Высоцкий и другие. Памяти живых и мертвых - стр. 69
Страна Искандерия
Итак, начав с замкнутых произведений, Фазиль Искандер пришел к их цикловому объединению. От цикла он перешел к роману, который – в его случае – метаморфоза цикла рассказов. «Сандро из Чегема» – роман, образованный центростремительной силой рассказов, тяготеющих к единству.
При фабульной законченности каждого из вошедших в «житие» Сандро рассказов они в то же время сцеплены между собой общей идеей о непрерывной протяженности человеческой и исторической жизни. Рассказа либо даже цикла рассказов было бы недостаточно – взятый в отдельности, в одиночестве, рассказ выглядел бы как анекдот, а цикл рассказов как коллекция анекдотов.
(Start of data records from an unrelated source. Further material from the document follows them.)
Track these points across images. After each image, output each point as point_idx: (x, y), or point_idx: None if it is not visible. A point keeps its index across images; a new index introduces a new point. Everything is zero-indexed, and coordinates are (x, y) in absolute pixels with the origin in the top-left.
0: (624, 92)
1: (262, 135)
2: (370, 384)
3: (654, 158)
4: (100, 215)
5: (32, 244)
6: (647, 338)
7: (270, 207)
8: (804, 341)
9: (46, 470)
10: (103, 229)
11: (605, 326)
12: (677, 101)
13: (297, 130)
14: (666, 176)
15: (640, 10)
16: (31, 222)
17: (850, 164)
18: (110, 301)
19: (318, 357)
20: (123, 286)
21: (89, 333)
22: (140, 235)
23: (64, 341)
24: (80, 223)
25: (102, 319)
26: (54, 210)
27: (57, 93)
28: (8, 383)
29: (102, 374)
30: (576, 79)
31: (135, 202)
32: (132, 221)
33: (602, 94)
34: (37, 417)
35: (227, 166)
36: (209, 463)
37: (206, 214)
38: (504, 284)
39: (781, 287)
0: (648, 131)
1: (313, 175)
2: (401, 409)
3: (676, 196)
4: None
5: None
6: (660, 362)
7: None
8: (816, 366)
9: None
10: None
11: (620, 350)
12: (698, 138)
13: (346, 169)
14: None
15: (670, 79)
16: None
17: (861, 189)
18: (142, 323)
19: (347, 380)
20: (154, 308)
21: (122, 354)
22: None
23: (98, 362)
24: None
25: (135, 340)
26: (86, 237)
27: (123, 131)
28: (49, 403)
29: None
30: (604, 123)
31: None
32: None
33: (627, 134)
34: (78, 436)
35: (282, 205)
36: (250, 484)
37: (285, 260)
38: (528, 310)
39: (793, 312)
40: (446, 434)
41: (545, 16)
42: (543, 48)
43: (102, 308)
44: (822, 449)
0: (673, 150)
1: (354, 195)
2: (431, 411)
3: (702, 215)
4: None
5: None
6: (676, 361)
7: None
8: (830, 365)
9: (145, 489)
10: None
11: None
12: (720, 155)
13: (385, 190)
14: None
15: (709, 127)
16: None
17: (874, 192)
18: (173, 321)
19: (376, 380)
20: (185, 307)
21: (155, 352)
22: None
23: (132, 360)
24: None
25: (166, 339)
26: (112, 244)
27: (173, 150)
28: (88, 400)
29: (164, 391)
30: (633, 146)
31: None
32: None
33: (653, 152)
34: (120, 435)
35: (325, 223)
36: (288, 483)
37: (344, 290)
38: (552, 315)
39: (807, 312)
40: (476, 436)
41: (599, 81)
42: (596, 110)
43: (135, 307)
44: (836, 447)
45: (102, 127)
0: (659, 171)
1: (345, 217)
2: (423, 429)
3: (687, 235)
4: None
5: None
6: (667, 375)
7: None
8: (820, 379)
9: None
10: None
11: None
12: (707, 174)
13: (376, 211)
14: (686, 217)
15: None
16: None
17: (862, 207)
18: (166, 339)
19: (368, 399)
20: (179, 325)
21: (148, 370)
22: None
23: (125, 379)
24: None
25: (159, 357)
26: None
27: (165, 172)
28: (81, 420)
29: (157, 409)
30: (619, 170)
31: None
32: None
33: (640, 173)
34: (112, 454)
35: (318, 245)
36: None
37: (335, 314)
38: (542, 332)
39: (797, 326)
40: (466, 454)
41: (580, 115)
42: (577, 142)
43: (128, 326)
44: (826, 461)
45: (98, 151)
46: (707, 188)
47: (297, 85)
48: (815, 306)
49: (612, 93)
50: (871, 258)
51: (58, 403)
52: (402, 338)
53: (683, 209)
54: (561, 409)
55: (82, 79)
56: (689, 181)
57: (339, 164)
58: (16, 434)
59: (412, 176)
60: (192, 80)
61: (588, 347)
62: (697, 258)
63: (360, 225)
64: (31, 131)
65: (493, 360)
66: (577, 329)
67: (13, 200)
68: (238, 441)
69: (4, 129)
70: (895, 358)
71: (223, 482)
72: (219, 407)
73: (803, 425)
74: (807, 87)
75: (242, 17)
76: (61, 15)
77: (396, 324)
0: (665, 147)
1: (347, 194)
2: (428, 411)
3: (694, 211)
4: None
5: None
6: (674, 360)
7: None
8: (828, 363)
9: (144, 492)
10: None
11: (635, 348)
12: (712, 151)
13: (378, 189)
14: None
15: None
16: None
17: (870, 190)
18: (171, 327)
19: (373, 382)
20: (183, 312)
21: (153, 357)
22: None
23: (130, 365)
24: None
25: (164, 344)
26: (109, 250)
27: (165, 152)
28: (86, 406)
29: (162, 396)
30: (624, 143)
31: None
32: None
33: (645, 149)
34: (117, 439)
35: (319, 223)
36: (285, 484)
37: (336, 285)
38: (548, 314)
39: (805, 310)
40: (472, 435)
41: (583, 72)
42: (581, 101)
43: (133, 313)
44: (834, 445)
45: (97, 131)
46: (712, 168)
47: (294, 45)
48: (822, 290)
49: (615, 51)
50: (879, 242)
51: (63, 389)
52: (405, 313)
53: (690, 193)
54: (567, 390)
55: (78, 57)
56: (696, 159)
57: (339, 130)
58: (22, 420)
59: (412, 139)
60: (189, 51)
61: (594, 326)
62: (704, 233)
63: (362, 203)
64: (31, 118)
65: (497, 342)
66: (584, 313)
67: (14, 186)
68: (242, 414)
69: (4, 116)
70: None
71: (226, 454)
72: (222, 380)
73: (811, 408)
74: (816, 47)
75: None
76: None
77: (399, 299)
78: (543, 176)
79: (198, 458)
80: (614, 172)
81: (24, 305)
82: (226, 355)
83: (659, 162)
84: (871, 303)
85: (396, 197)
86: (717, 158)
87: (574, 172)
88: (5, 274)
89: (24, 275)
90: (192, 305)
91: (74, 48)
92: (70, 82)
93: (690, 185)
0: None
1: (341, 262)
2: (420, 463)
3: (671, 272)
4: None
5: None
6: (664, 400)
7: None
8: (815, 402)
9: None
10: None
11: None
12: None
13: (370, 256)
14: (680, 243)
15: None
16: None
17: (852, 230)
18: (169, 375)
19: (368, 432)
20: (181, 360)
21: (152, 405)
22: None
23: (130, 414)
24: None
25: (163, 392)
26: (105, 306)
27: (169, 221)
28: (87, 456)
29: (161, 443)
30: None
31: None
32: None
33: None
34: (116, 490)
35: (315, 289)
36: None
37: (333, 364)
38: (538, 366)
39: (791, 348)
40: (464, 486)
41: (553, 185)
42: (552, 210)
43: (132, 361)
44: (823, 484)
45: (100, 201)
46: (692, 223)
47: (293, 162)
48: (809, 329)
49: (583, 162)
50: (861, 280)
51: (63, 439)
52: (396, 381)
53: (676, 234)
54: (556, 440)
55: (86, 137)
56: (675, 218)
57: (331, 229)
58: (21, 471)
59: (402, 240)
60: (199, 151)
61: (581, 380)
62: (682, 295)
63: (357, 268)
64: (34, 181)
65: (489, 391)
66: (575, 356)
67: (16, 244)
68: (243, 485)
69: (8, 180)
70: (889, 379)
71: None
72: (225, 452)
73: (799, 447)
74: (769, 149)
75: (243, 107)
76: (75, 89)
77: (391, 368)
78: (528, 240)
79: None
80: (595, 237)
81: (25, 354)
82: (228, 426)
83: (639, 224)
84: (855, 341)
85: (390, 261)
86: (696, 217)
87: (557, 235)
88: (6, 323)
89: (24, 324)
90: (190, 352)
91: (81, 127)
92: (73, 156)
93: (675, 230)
Но и традиционный роман утяжелил бы фольклорного героя и вынудил бы писателя выискивать психологические мотивировки там, где они излишни. Компромисс между двумя жанрами привел к появлению нового, соответствующего избранному герою – ему по росту, по его историческому и литературному росту.
Искандер сочинял свой роман в споре с романной традицией, хотя, скажем, образ девочки Тали напоминает Наташу Ростову, да и вообще влияние Льва Толстого на Искандера не менее очевидно, чем Набокова, Олеши, Бабеля. Помимо литературных, он брал у Толстого еще и уроки морали, что позже приведет Искандера к ригоризму, сделает его поздние сочинения похожими на средневековые моралите.
Помню наши с Фазилем на эту тему споры. Я ссылался на два авторитета: на Пушкина и на моего рыжего кота Вилли. «Господи Суси! какое дело поэту до добродетели и порока? разве их одна поэтическая сторона, – писал Пушкин на полях статьи Вяземского. – Поэзия выше нравственности – или по крайней мере совсем иное дело». Что касается Вилли, то он, пока мы с Фазилем спорили, гонялся, за неимением ничего более достойного, за собственным хвостом – занятие, которому мог предаваться бесконечно. Устав от Фазилевой риторики о нравственной сверхзадаче литературы, я привел моего кота в качестве адепта чистого искусства: творчество – игра, цель – поймать себя за хвост. К тому времени мы были уже слегка поддатые, Фазиль был шокирован моим сравнением, но потом рассмеялся и стал сочувственно следить за тщетными попытками Вилли цапнуть себя за хвост.
Да простит мне читатель эту реплику в сторону. Что меня интересует – оправдана ли жанровая метаморфоза, которую произвел с романом Искандер, скрестив его с фольклором, с мифом и с житием? Один из редких случаев создания мифа в современной литературе. (Два других – Габриэль Гарсиа Маркес и Уильям Фолкнер.) Само появление мифологического героя было не очень своевременно. Это чувствовал, по-видимому, и автор, иронизируя над ним, подчеркивая старомодность и некоторую даже оперность его фольклорной фигуры. Получается так, что, с одной стороны, Сандро корректирует течение современной прозы, а с другой, современная проза, в свою очередь, меняет очертания былинного персонажа и самой агиографии как все-таки старомодного жанра литературы.